Modern copyright legislation: a balancing act


Bernard Courtois
President and CEO, ITAC

Last week, Bill C-32 was tabled in the House of Commons. It contained a variety of amendments to our copyright legislation and it couldn’t have come at a better time.

Currently in the midst of the federal government’s Digital Economy Strategy consultations, many within industry, the media, and the public had noted that modern copyright legislation was one major item Canada was missing. While privacy, spam, malware, identity theft, online child abuse, and other legal issues are being addressed, a Canadian copyright law that pertained to the internet age had not – until last Tuesday.

Good copyright legislation is, in essence, a balancing act between the interests of consumers and the creators of intellectual property (from software publishers to musicians and everyone in between). And the legislation tabled last week appears to take the right approach – a common sense, balanced approach.

At ITAC, we approach this from the standpoint of leadership in the global digital economy. While we may not lead by being the first to draft 21st century copyright law, we can show leadership by learning from the experience of others and striking a more appropriate balance.

This new copyright bill will not go all the way for one group at the expense of another, and ITAC supports this approach. For example, while we believe in protecting the rights of creators, we do not want customers to be knocked off the internet by a commercial enterprise because their child or grandchild has been illegally downloading music, so we support the notice-and-notice regime in the bill.

The law contains much needed updating and clarification of consumers’ rights: the right to transpose content on a more convenient platform; the right to time shifting; the right to create a backup copy. It allows technology to be used to better serve customers including replication on a network, caching, hosting and the provision of information location services without incurring additional payment obligations for something already paid for. And the bill identifies no difference between the PVR in your house and the PVR your network provider provides for you.

Arguably the most controversial issue within Bill C-32 is digital locks. Some argue that digital locks are not strictly a copyright matter, and as such, should not form part of this legislation. Fundamentally though, we must ask ourselves: is this the right thing to do? My view on this is best illustrated by looking at the Canadian gaming industry. Canada is recognized as a worldwide as leader in this market, and our performance within it represents some of our clearest competitive advantages in the digital economy, period. The entire gaming market is predicated on a digital locks model and consumers love the product. It would seem strange, if not absurd, if the Canadian government wanted to undermine the business model of one of its most successful industry vectors.

Note that if there are people who refuse to learn the lessons of the past (e.g., the Sony Rootkit debacle), this new legislation gives government the authority to wade in and remove legal protection by regulation. The legislation even sets out what will be taken into account if government ever had to perform such a regulatory intervention. For example, government will assess whether a lock is needed to make the product viable, whether the value is being taken away from the consumer in the process, whether criticism or research is being impeded, and so on.

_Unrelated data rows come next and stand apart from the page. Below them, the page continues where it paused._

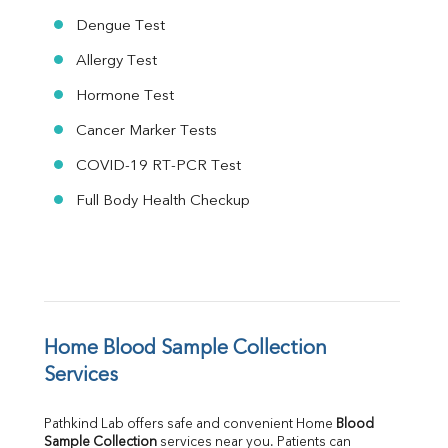
Dengue Test
Allergy Test
Hormone Test
Cancer Marker Tests
COVID-19 RT-PCR Test
Full Body Health Checkup
Home Blood Sample Collection 
Services
Pathkind Lab offers safe and convenient Home 
Blood 
Sample Collection
 services near you. Patients can 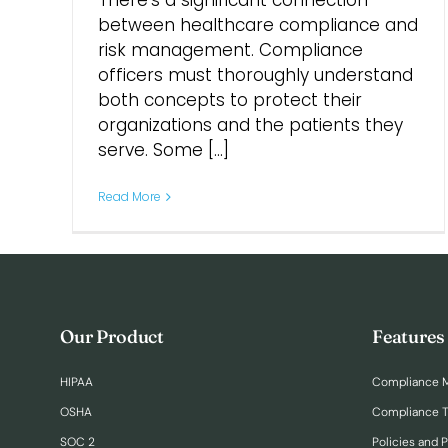
There’s a significant connection
between healthcare compliance and
risk management. Compliance
officers must thoroughly understand
both concepts to protect their
organizations and the patients they
serve. Some [...]
Read More
Our Product
Features
HIPAA
Compliance 
OSHA
Compliance T
SOC 2
Policies and 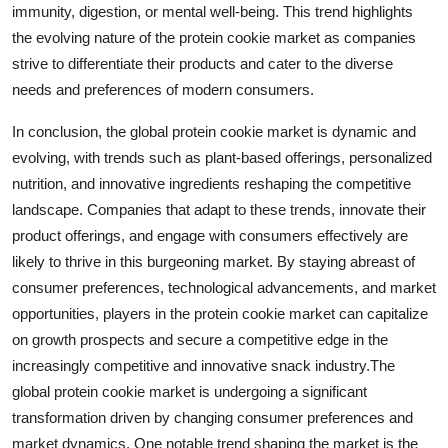
immunity, digestion, or mental well-being. This trend highlights
the evolving nature of the protein cookie market as companies
strive to differentiate their products and cater to the diverse
needs and preferences of modern consumers.
In conclusion, the global protein cookie market is dynamic and
evolving, with trends such as plant-based offerings, personalized
nutrition, and innovative ingredients reshaping the competitive
landscape. Companies that adapt to these trends, innovate their
product offerings, and engage with consumers effectively are
likely to thrive in this burgeoning market. By staying abreast of
consumer preferences, technological advancements, and market
opportunities, players in the protein cookie market can capitalize
on growth prospects and secure a competitive edge in the
increasingly competitive and innovative snack industry.The
global protein cookie market is undergoing a significant
transformation driven by changing consumer preferences and
market dynamics. One notable trend shaping the market is the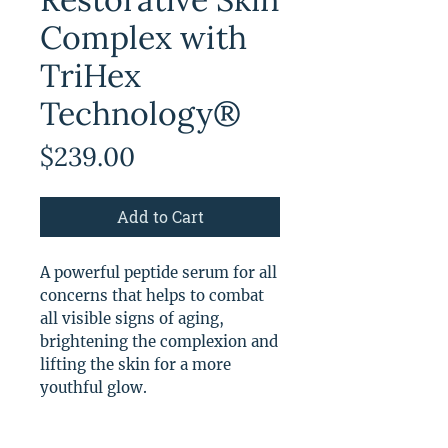
Complex with
TriHex
Technology®
Price
$239.00
Add to Cart
A powerful peptide serum for all
concerns that helps to combat
all visible signs of aging,
brightening the complexion and
lifting the skin for a more
youthful glow.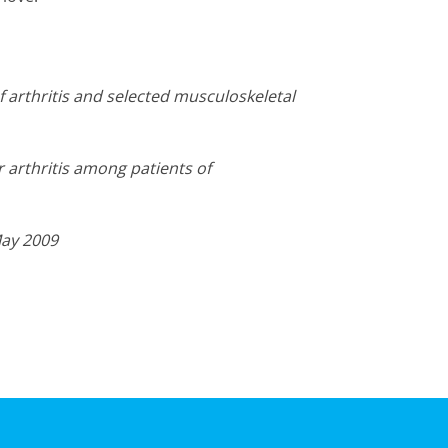
f arthritis and selected musculoskeletal
 arthritis among patients of
May 2009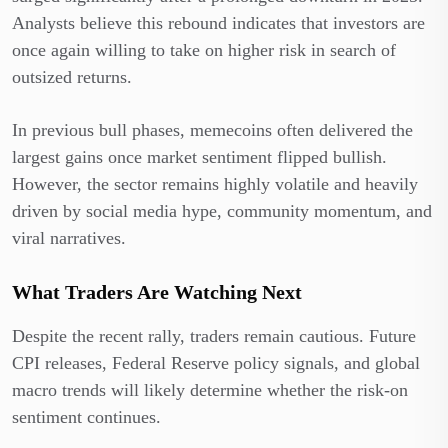
Analysts believe this rebound indicates that investors are
once again willing to take on higher risk in search of
outsized returns.
In previous bull phases, memecoins often delivered the
largest gains once market sentiment flipped bullish.
However, the sector remains highly volatile and heavily
driven by social media hype, community momentum, and
viral narratives.
What Traders Are Watching Next
Despite the recent rally, traders remain cautious. Future
CPI releases, Federal Reserve policy signals, and global
macro trends will likely determine whether the risk-on
sentiment continues.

The legislation correctly distinguishes significantly in terms of remedies between infringement for commercial and non-commercial or personal purposes, and sets out a proportionality standard in determining penalties. We don’t want to see an ordinary consumer sued for hundreds of thousands of dollars because their computer is being used by a peer-to-peer service to redistribute music or videos. The bill allows software to be modified or digital locks to be circumvented for purposes of interoperability with other software. It addresses the situation of teachers and libraries, as well as that of security and encryption researchers, which is another area of Canadian strength. Bill C-32 is a complex piece of legislation that we will be studying in depth over the coming weeks. But at this point, the overall picture looks quite positive.